Issue 713820: iconv_codec NG - Python tracker (original) (raw)
This new implementation of iconv_codec resolves problems of current implementations below:
Having a reentrant context vulnerable point: encoder and/or decoder can be called multiple level in a same time when PEP293 codec error callback can call another iconv encoder session, too. So, all encode/ decode session must open their own iconv session but the current implementation shares the iconv session in the whole codec life time.
StreamReader can't work correctly: Because iconv keeps their context private, StreamReader can't work smart only with encode/decode function. Also, handling EINVAL and giving pending characters from previous data to error callback is very weak in the current implementation.
Putting a replacement character as just '?' is not safe for many encodings: On stateful encodings and non-byte stream encodings, we need to encode with iconv even for the replacement character.
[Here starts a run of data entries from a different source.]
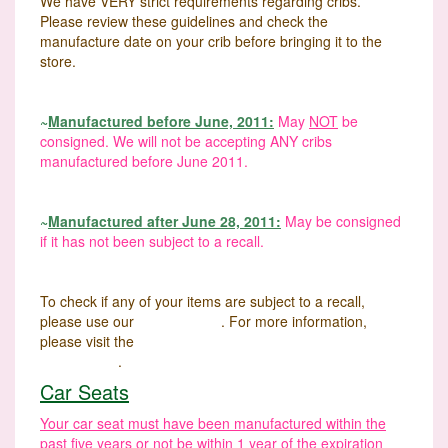
We have VERY strict requirements regarding cribs.
Please review these guidelines and check the
manufacture date on your crib before bringing it to the
store.
~
Manufactured before June, 2011:
May
NOT
be
consigned. We will not be accepting ANY cribs
manufactured before June 2011.
~
Manufactured after June 28, 2011:
May be consigned
if it has not been subject to a recall.
To check if any of your items are subject to a recall,
please use our
Recall Finder
. For more information,
please visit the
U.S. Consumer Product Safety
Commission
.
Car Seats
Your car seat must have been manufactured within the
past five years or not be within 1 year of the expiration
Can't use encoding names including - and uppercases: Because codec subsystem changes - to _ and uppercases to lowercases, we can't pass them to the iconv_codec module without loss. For example, we need the next aliases to use CJK encodings on Sun iconv:
simplified chinese
"euc_cn": "zh_CN.euc", "iso_2022_zh": "zh_CN.iso2022-CN", "gbk": "zh_CN.gbk", "cp935": "zh_CN-cp935",
traditional chinese
"euc_tw": "zh_TW.euc", "iso_2022_tw": "zh_TW.iso2022-7", "big5": "zh_TW.big5", "cp937": "zh_TW.cp937",
japanese
"iso_2022_jp": "ISO-2022-JP", "euc_jp": "eucJP", "shift_jis": "PCK",
korean
"euc_kr": "ko_KR.euc", "iso_2022_kr": "ISO-2022-KR", "johab": "ko_KR.johap", "cp932": "ko_KR.cp932", "cp949": "ko_KR.cp949",
- Can't try multiple unicode encodings or methods: On some iconv implementations like of HP-UX or Solaris, UCS2 -> ISO-8859-1 is available but UCS2 -> euc-kr isn't avaiable and only UTF-8 -> euc-kr is.
And, many multibyte codecs such as CJK or iconv might have duplicated code for processing error callbacks and handling Streams. So, I splitted them out to another source. CJK and iconv codecs can share them just in source level by putting multibytecodec.c to Modules/ and linking the file to each of the codecs. Alternatively, if multibytecodec.c goes to Python/ and is linked to main python library, the codecs can be compiled and loaded by themselves. multibytecodec.c, the common multibyte codec framework can be used by any usual multibyte encodings. By using it, some codec writer can create a codec for his/her multibyte encodings without any care for handling error callbacks or implementing StreamReader structure. I wrote CJK codecs using it. and will submit a patch in an individual patch report.